-- Begin PROVIDED TEXT --
THE MACADAMIA NUT WITH COCONUT MILK CHOCOLATE IS HERE!
BRING IT, BEYOTCH
Why are you online? Do you want me dead? LOL
Lady, I have never had a sweet tooth. I was always only about the savory. Remember you always ate my food when we were young? So unfair.
Wot you doing? I'm going to have tea and macadamia chocolate, ffs. Whatevs.
Oh, and you never bought experimental macadamia and coconut dairy milk. Have you ever had that? No! It's not for sweet teeth, it's for foodies. Just FYI
OMG, you lost me at 'I can walk away from chocolate' *slaps you*
This newfound chocolate sounds delicious, hon, if not a little dangerous lol Lovely to hear Mac found more, and hopefully he didn't have to hurt the hypothetical old lady (too much)
Did you really tag this post 'oh'? LOL
So, did he get the chocolate?!!!!
I HATE YOU…….I had to make do with plain old Ferrero Rocher, so I had to gussy them up with copious amounts of G&Ts, hahahahahahaha!!!!
Oh, yes, dear. Ohhhhhh. yes!
*waves and slaps your snatchy fingers away from my experimental chocolate*
I'm happy to share other stuff, hon.
Can't you walk away from chocie, lovie? If you gorge on it, doesn't it make you feel yukky? *pats you* Oh, and hon? Chocolate is not a vegetable!
Mac didn't hurt the old lady too much, although he came home with a cut above his eye ; )
LOL. Now I have a tag titled 'oh'. gonna use it often!
OT, hon, have you seen Toy Story 3 yet? Forgive me, but I've forgotten if we've spoken about it. The little girl, Bonnie? Reminds me of someone cute at your house. Not gal, btw, LOL
x
Eww, lady. Just say NO to the ferrero and go for the Nutella on the spoon instead. Jeez, you expats lose your culinary discernment, but you're living in the food capital of Asia, ffs.
-- End PROVIDED TEXT --
▶ [WRITTEN TASKS]
**a.** Repeat the part of the comment thread starting at "Wot you doing?" and ending at "dear. Ohhhhhh. yes!", word for word.
**b.** In the comment thread, what did Mac come home with?
**c.** Resume the comment thread about chocolate from the point where it stops.
The lines after the comment thread come from a different source.
-- Begin DATA LISTING --
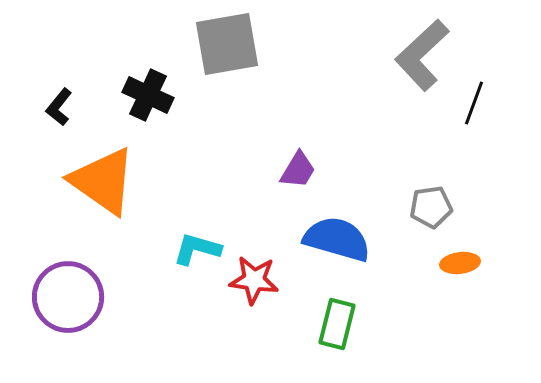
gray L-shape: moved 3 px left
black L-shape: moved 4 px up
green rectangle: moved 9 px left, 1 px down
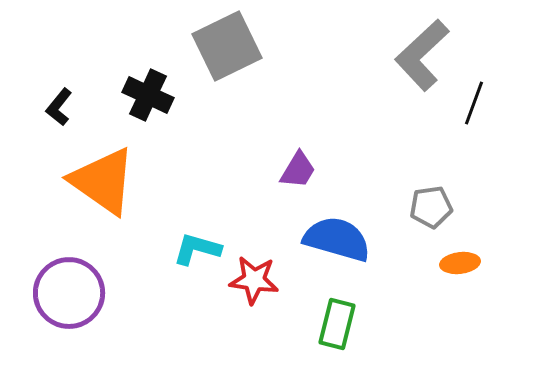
gray square: moved 2 px down; rotated 16 degrees counterclockwise
purple circle: moved 1 px right, 4 px up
-- End DATA LISTING --
▶ [THE RESPONSES]
**a.**
Wot you doing? I'm going to have tea and macadamia chocolate, ffs. Whatevs.
Oh, and you never bought experimental macadamia and coconut dairy milk. Have you ever had that? No! It's not for sweet teeth, it's for foodies. Just FYI
OMG, you lost me at 'I can walk away from chocolate' *slaps you*
This newfound chocolate sounds delicious, hon, if not a little dangerous lol Lovely to hear Mac found more, and hopefully he didn't have to hurt the hypothetical old lady (too much)
Did you really tag this post 'oh'? LOL
So, did he get the chocolate?!!!!
I HATE YOU…….I had to make do with plain old Ferrero Rocher, so I had to gussy them up with copious amounts of G&Ts, hahahahahahaha!!!!
Oh, yes, dear. Ohhhhhh. yes!

**b.** A cut above his eye.

**c.**
hey, the G & T sounds good though. Also, I think Mon's berry tart had ricotta rather than marscapone? Whatevs. It was DELICIOUS.
That's okay, I'll get Elke to send me some Belgiun Chocolate one of these days, again! Ha ha!
And just when you thought the passion was gone (or never existed)! This chocolate sounds magnificent. I haven't been into the city for ages. I think I'm going to pop in tomorrow and buy up whatever is left. And I might even share…
Be quick, dearest one. Al is going to be there tomorrow and she lives closer to the city than you.
I reckon you could take her on, tho. She's weak with a full punch to the arm and I used to get her in a headlock -- she sucks at that, too.
Also, Mac told me that they were only available for limited time. Perhaps go in Sunday? LOL.
If you're good, I'll save you a crumb. Strangely, Alli came to visit yesterday and when I went to bring the washing in, I came back in to a strange scent of chocolate coming from her breath.
Hmm.
Belgium Chocolate? Yummy. No trading with the macadamia and coconut, though hon *g*
Oh puhleease, you offered me the TINIEST morsel ever! It's a wonder I tasted anything but air, it was so stingy…
BTW, I remember bringing tears to your eyes with a swift return punch to the arm, be-yotch!!
That piece was big enough, greedy cutter! Hey, did you get a bag? Of chocolates, that is? LOL.
You used to punch my bicep so hard I bruised. Haven't done that for ages, but I could be tempted, being so evil and all.
Girls, be nice! Nah -- didn't get into town. Weather and state of health prevented said excursion. Can't imagine it will happen this week either, and then it will be too late *sob*.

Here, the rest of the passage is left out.